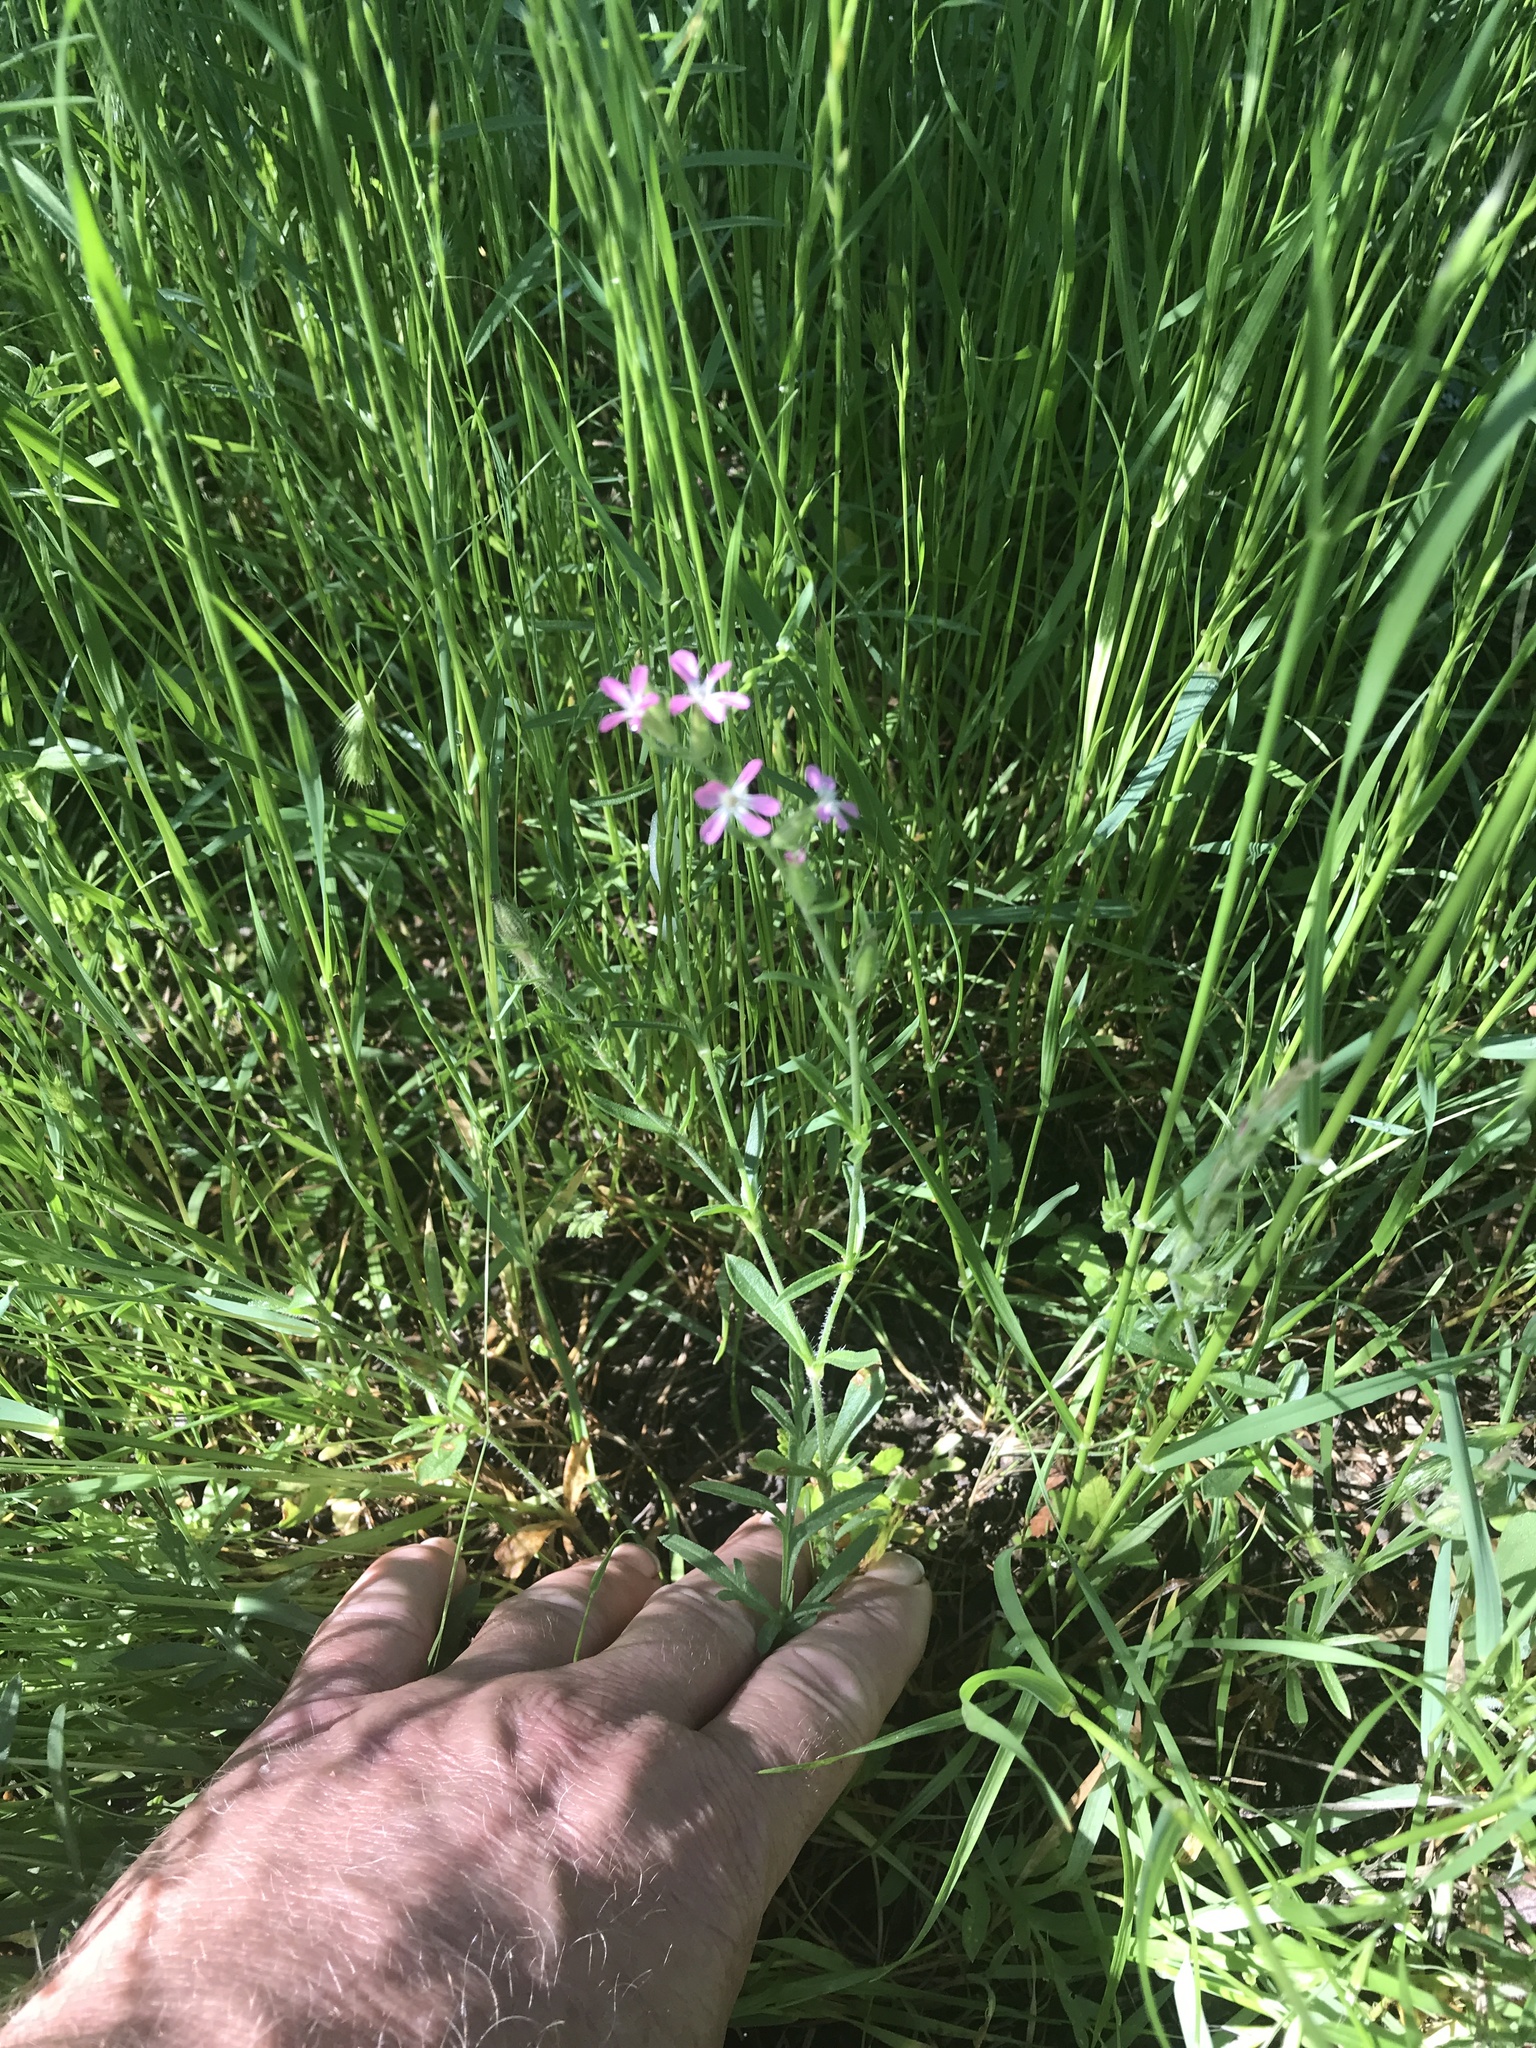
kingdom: Plantae
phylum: Tracheophyta
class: Magnoliopsida
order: Caryophyllales
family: Caryophyllaceae
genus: Silene
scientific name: Silene gallica
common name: Small-flowered catchfly
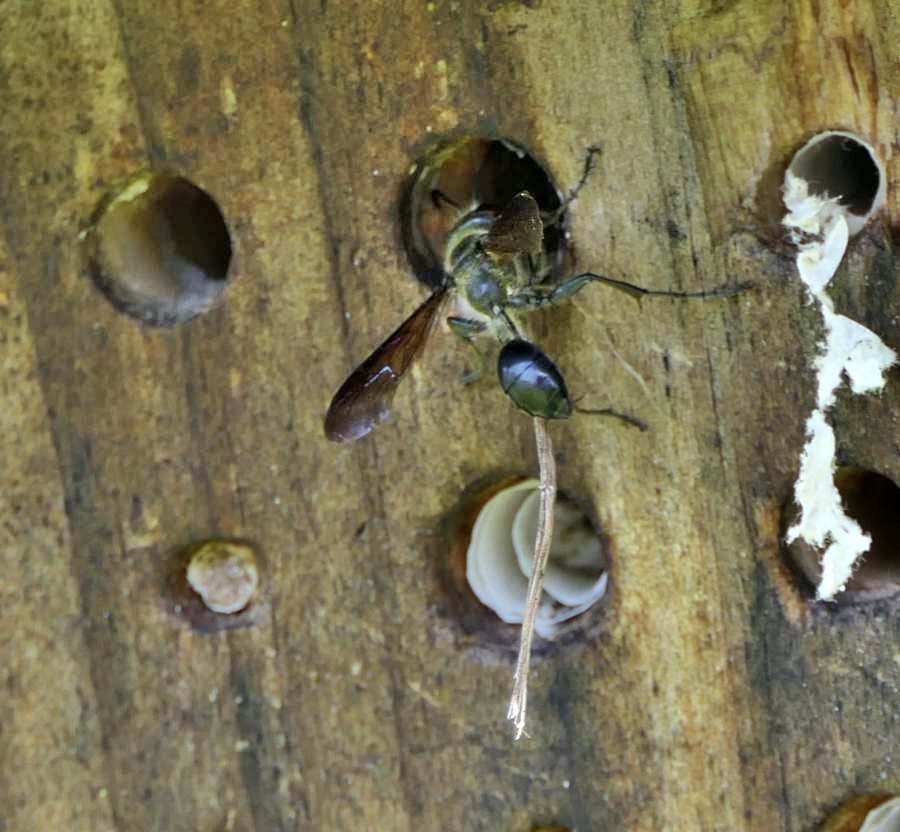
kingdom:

_Task directions_.
Copy every line of text in the data above word for word, leaving the pictures out of your answer.

_Response_.
kingdom: Plantae
phylum: Tracheophyta
class: Magnoliopsida
order: Caryophyllales
family: Caryophyllaceae
genus: Silene
scientific name: Silene gallica
common name: Small-flowered catchfly
kingdom:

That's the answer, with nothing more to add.